Framework Key Contribution Best Used For
Save the Cat 15 named beats with positions and functions Macro story architecture, planning overall shape
Story Grid Fractal hierarchy with Five Commandments per level Scene-level diagnosis, genre-aware analysis
Swain (Scene-Sequel) Micro-level beat construction and pacing Prose-level rhythm, action-reaction patterns
Hero's Journey Mythological resonance and archetypal structure Fantasy, adventure, coming-of-age stories
Beat Function What It Does IF Application
Catalyst Disrupts status quo, launches the story Must appear on every branch —often IS the branch point
Midpoint Shifts stakes via false victory or false defeat Prevents middle sag; every path needs a stakes reversal
All Is Lost Delivers the lowest emotional point Branch-variable —different paths have different darkest moments
Dark Night of the Soul Processes loss, reaches for deeper truth Where character voice emerges most strongly in prose
Finale Applies transformation to resolve the story Each branch ending must feel earned through its own arc

Research Basis

The taxonomies in this article draw from established craft literature spanning screenwriting, novel writing, and story analysis:

Concept Source
15-beat story structure for screenwriting Blake Snyder, Save the Cat! (2005)
Beat sheet adaptation for novels Jessica Brody, Save the Cat! Writes a Novel (2018)
Story Grid hierarchy and Five Commandments Shawn Coyne, The Story Grid (2015)
Scene-Sequel structure and prose beats Dwight V. Swain, Techniques of the Selling Writer (1965)
The Hero's Journey (monomyth) Joseph Campbell, The Hero with a Thousand Faces (1949); Christopher Vogler, The Writer's Journey (1992)
Three-act structure and paradigm Syd Field, Screenplay: The Foundations of Screenwriting (1979)
Story structure and value shifts Robert McKee, Story: Substance, Structure, Style, and the Principles of Screenwriting (1997)

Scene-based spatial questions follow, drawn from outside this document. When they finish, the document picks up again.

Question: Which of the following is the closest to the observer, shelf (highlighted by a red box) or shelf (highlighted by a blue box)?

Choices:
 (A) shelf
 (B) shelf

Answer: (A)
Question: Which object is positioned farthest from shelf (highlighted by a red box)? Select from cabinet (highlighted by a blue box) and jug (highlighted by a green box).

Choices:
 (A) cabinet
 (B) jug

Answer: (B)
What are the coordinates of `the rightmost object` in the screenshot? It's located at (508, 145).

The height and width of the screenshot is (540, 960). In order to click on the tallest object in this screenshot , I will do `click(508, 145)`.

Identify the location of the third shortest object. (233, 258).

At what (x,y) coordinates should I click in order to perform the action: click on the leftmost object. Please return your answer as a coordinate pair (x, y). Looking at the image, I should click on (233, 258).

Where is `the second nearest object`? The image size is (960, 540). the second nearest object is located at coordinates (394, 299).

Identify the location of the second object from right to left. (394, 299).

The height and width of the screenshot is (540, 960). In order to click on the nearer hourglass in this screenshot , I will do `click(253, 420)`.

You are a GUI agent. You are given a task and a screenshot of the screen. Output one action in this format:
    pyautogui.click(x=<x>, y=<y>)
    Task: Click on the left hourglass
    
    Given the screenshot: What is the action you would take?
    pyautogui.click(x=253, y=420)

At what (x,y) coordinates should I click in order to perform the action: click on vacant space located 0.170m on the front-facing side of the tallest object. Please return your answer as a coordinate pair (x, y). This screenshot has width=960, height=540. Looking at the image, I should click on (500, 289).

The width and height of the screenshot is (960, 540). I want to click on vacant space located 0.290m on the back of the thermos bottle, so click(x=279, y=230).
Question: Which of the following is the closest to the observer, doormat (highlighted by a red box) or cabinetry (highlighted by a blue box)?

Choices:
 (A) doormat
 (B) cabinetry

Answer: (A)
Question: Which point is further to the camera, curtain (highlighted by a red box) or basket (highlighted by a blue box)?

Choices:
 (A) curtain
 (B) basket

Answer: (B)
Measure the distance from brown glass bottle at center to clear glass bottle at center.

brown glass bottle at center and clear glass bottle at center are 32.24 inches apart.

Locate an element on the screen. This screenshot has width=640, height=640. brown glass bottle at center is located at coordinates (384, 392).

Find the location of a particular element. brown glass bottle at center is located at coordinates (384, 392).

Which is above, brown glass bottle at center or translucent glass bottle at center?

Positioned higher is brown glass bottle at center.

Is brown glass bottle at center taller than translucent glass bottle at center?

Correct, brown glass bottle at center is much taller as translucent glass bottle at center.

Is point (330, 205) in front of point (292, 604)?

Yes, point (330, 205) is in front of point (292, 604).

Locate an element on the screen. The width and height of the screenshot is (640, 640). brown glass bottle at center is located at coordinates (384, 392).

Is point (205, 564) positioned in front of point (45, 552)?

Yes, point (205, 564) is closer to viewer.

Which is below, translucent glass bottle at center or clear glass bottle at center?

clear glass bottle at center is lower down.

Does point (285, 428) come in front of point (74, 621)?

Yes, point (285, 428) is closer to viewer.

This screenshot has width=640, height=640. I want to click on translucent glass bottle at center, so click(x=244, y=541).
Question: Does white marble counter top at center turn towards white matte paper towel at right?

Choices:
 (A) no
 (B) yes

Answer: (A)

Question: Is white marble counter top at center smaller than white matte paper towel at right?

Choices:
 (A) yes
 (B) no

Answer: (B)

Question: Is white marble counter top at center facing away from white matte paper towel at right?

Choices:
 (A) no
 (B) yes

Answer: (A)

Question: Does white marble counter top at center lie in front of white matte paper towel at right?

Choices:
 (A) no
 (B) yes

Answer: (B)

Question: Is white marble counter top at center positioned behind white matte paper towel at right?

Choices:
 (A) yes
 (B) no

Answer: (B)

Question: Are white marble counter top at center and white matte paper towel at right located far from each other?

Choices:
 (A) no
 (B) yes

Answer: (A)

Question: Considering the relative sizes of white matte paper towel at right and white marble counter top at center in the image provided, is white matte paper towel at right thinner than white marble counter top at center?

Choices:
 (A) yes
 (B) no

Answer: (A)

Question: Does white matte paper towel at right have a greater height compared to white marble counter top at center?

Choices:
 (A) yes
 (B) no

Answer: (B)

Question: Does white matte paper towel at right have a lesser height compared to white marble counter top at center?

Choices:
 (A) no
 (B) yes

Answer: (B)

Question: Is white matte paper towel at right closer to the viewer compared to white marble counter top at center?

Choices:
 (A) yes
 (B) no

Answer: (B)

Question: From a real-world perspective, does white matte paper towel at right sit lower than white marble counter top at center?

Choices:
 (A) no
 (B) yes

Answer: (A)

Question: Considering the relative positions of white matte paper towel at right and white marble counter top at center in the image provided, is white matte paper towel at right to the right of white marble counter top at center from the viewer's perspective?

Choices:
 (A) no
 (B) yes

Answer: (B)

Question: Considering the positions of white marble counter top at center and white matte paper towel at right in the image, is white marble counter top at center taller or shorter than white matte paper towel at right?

Snyder's beat sheet and Coyne's Story Grid represent different philosophies —prescriptive vs diagnostic —but both provide named vocabulary for structural functions. Swain's Scene-Sequel model operates at a different scale entirely, addressing the prose-level rhythm that fills these larger structural containers. The combination of all three scales —macro (Save the Cat), meso (Story Grid), and micro (Swain) —provides the most complete structural vocabulary available.

McKee's contribution is the emphasis on value shifts as the engine of story: every scene must turn on a value (safe/endangered, loved/unloved, free/trapped), and the story's global arc is a sequence of these turns. This value-based thinking complements the beat-naming approach —once you know a beat's function (Catalyst) and its value shift (safe to endangered), you have both the structural role and the emotional content defined before writing a word of prose.